WRITER: LENA BAKER
CONTACT: MELVIN O. SHAW
100 Old Public Library
Iowa City IA 52242
(319) 384-0010; fax (319) 384-0024
Release: June 29, 2001
Libraries opens Women in Science exhibition
IOWA CITY, Iowa -- A new exhibition focusing on the impact of women in the
field of science has opened at the University of Iowa Libraries.
"Hypatia's Hidden Heritage: Women in Science" is on view in the
North Exhibition Hall of the Main Library now through September. This exhibition
recognizes Hypatia of Alexandria (370-415 A.D.), the first female scientist
for whom there exists significant documentation. She was noted for her brilliance
in mathematics, astronomy, and philosophy. She is also notable because she
was well educated at a time when the rigorous education of women was not common
The materials on display are drawn from the libraries' general and departmental
collections, the libraries' Special Collections Department, the Iowa Women's
Archives, the John Martin Rare Book Room at the Hardin Library for Health
Sciences, and the University Archives. Some additional artifacts have been
lent by the UI Hospitals and Clinics Medical Museum, the UI Department of
Physics and the UI Museum of Natural History.
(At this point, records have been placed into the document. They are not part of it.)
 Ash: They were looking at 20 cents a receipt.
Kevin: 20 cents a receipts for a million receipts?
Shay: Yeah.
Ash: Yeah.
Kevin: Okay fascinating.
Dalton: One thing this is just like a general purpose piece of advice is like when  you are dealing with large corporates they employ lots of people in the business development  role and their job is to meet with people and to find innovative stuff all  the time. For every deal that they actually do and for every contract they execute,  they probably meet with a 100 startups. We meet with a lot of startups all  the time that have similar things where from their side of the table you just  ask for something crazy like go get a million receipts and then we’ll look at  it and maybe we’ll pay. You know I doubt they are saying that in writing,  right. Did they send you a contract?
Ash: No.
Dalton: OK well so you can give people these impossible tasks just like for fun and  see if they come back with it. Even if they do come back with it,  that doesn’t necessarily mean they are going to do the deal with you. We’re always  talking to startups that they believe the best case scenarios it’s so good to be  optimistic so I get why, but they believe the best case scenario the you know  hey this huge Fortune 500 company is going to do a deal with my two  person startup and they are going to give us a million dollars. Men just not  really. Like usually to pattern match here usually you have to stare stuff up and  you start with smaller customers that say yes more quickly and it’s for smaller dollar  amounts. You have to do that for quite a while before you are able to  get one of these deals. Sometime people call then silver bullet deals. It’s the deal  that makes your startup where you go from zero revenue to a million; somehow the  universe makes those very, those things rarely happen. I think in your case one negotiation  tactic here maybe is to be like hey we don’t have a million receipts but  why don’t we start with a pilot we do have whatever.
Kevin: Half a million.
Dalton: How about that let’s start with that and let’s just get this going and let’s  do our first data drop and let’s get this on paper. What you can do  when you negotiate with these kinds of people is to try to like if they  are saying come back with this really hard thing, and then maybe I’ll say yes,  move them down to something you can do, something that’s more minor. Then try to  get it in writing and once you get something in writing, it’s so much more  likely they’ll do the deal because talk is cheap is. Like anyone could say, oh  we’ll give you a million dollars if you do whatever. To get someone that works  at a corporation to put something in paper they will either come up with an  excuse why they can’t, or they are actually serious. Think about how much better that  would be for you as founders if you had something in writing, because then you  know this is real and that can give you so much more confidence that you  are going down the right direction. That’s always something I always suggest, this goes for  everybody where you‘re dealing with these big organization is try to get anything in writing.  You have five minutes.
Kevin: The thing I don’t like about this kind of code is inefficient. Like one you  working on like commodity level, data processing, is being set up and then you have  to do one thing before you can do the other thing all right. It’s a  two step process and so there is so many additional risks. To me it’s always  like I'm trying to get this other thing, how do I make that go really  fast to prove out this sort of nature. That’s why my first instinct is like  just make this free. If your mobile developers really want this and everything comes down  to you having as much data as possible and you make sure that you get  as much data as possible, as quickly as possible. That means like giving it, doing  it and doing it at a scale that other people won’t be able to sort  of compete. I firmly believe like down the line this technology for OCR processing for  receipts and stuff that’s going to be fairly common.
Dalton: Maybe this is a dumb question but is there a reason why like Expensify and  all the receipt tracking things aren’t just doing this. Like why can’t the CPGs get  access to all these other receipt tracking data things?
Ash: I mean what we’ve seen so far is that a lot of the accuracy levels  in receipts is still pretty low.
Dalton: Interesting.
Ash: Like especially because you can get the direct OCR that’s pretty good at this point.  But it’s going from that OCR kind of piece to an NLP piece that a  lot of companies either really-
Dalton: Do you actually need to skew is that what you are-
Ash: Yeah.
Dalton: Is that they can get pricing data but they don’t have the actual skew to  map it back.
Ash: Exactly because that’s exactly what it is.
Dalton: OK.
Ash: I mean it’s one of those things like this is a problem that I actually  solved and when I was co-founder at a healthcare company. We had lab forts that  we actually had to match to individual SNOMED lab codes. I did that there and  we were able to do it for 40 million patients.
Some of the items include an
early nurse's cape and cap from the Medical Museum that was used by nurses
at the UI Hospitals, insect specimens, and a teaching skull that was used
in the UI Dental Assistants program.
Among the women highlighted in the exhibit are Maria Goeppert Mayer (1906-1972),
who was only the second woman and the first American woman to win the Nobel
Prize in physics, and Mary Eliza Mahoney (1845-1926), who was the first African
American professional nurse. Also featured is Maria Sibylla Merian (1647-1717),
a prominent entomologist whose greatest contributions to the field include
a careful study of insects in relationship to the plants they consumed, and
the states of metamorphosis of butterflies and moths.
There are also several Iowa women included in the exhibit. Martha "Stacey"
Stoessel Wahl, who graduated from the UI in 1943, went on to develop unique,
hands-on strategies to teach math to children. Also included is Sylvia M.
Stoesser (1901-1991), who received her Ph.D. in physical chemistry from the
UI in 1928. She was hired directly by H.H. Dow of the Dow Chemical Company
as the company's first woman researcher, and at the time, she was the only
person working on her team with a doctorate degree.